Among research conducted around audio lately are the three unique studies media agency network dentsu and Lumen Research did to measure various audio formats and environments. The headline: audio performs better than video in grabbing people’s attention and generating brand recall. Separately, a Neustar analysis showed a slight shift of ad dollars to optimize audio brings significant returns across various categories: a 1.2% shift of media investment to audio would increase brands’ return on audio ad spend by as much as 23%. And the results of seven brand-tracking studies conducted among adults 18+ with health insurance over the past four years by Signal Hill Insights, commissioned by Cumulus Media/Westwood One, suggest that AM/FM radio can do a better job reaching users of pharmaceuticals than TV.

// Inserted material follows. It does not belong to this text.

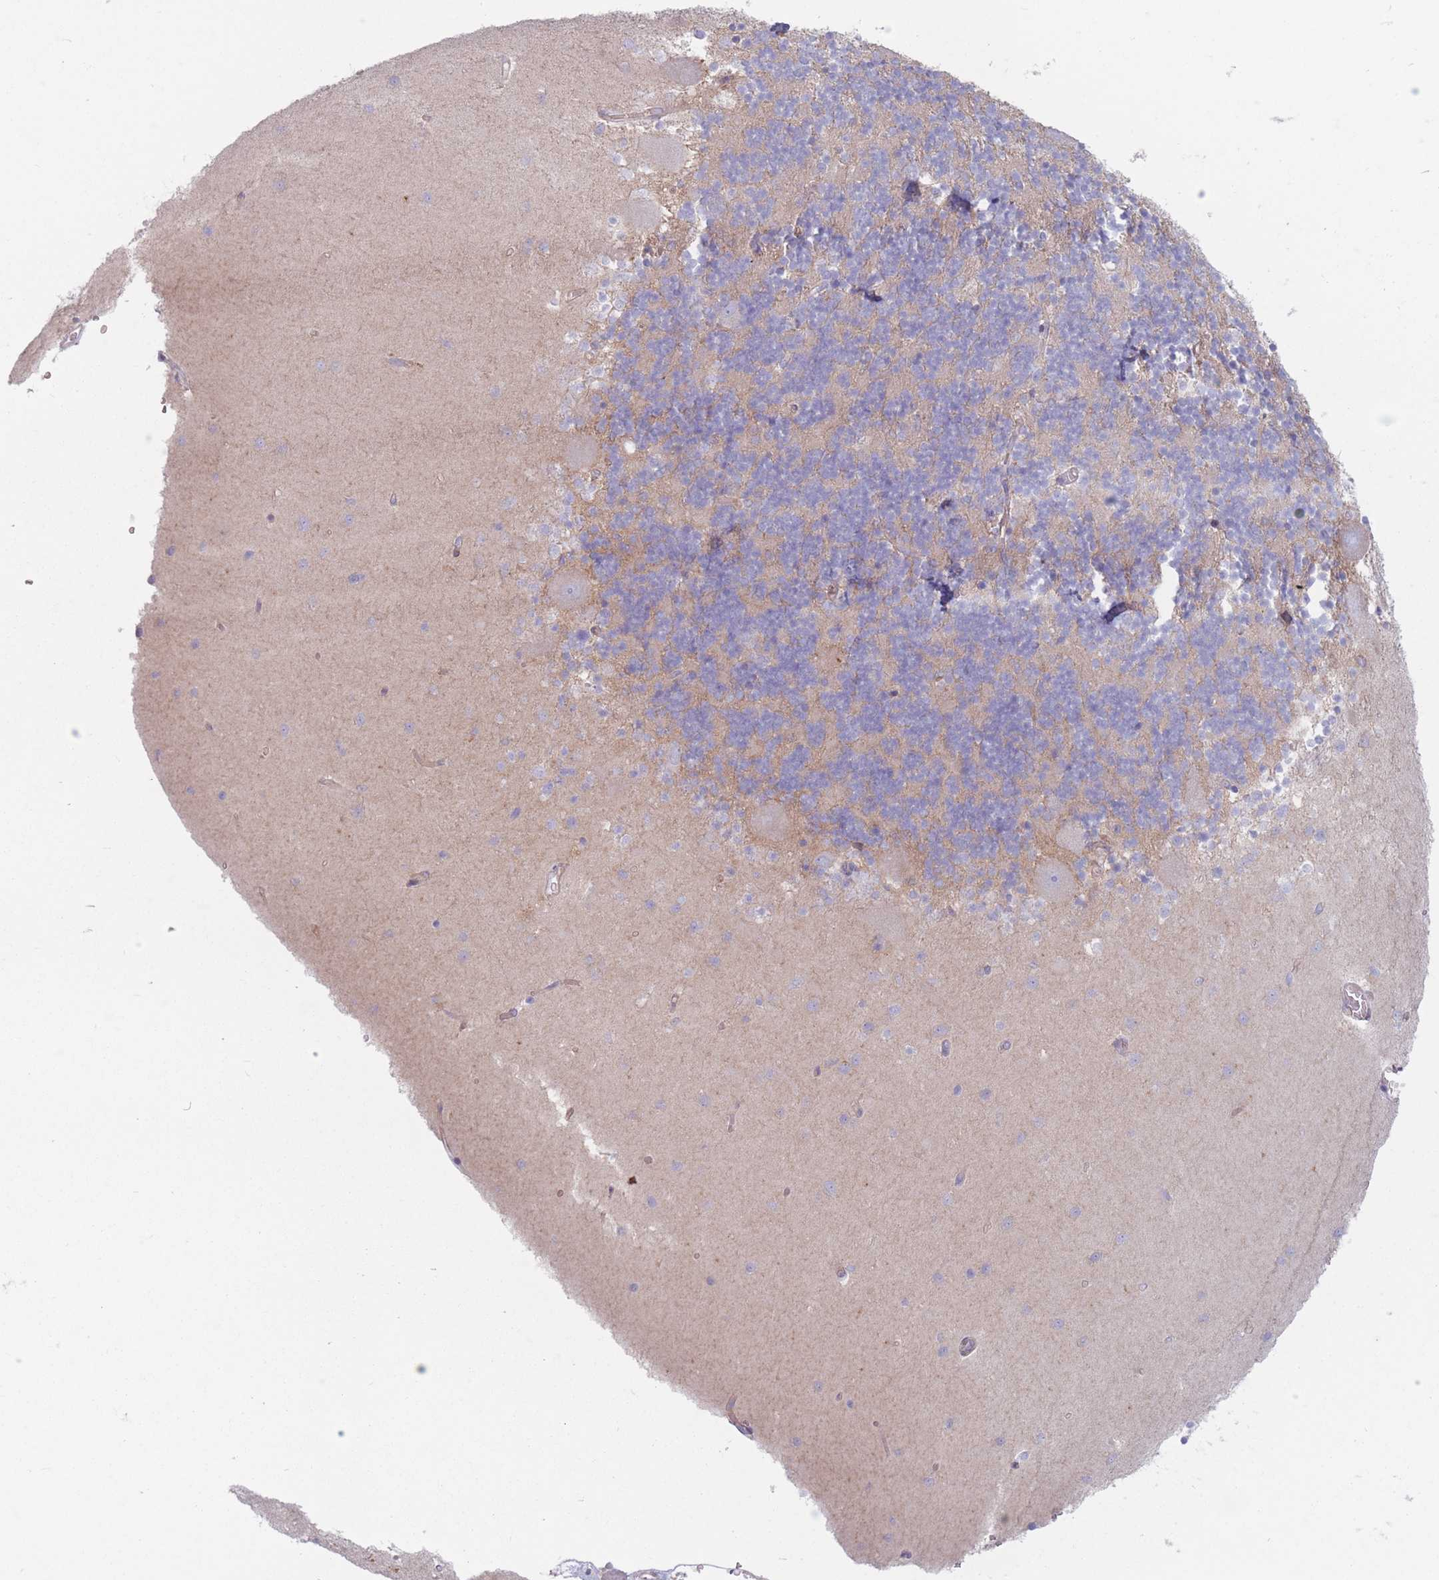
{"staining": {"intensity": "negative", "quantity": "none", "location": "none"}, "tissue": "cerebellum", "cell_type": "Cells in granular layer", "image_type": "normal", "snomed": [{"axis": "morphology", "description": "Normal tissue, NOS"}, {"axis": "topography", "description": "Cerebellum"}], "caption": "A photomicrograph of cerebellum stained for a protein shows no brown staining in cells in granular layer. (Brightfield microscopy of DAB immunohistochemistry at high magnification).", "gene": "PLPP1", "patient": {"sex": "male", "age": 54}}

These and other studies are helping audio experts at the agencies educate their internal teams and clients about how effectively audio can reach audiences to drive business results up and down the purchase funnel.
“Audio in general is primarily being consumed when listeners are either unable or choosing to disconnect from their screens,” Langosch said during the webinar “3 Reasons Audio Is Your Biggest Opportunity,” presented by SXM Media, the ad sales arm of SiriusXM. “It’s an engaged and attentive medium, when listeners are tuned in and focusing on what they're listening to. And with that, I think audio should emerge as a primary consideration for advertisers to help deliver their message.”
Also helping make the case for more audio investment is the addressability enabled by digital audio. With Edison Research showing streaming audio and podcasting growing year after year, digital audio can now deliver scale with less market fragmentation. And as the streaming wars make the video landscape more crowded and consumers gravitate toward subscription-based channels that are off limits to advertisers, streaming audio offers multiple ad-supported options for delivering messages to intended audiences, Langosch said.
Along with advocacy coming from agencies, the big audio companies are also doing their part to educate and squash misconceptions about the medium.
“As the capabilities and the tools that marketers want from digital forms of media continue to get better – targeting capabilities, brand safety, brand suitability, counting metrics, etc. – you're going to see more investment continue to flow into the audio space and specifically into the podcasting area, continuing to draft off the success of streaming,” said Steve Kritzman, Senior VP, Sales, SXM Media.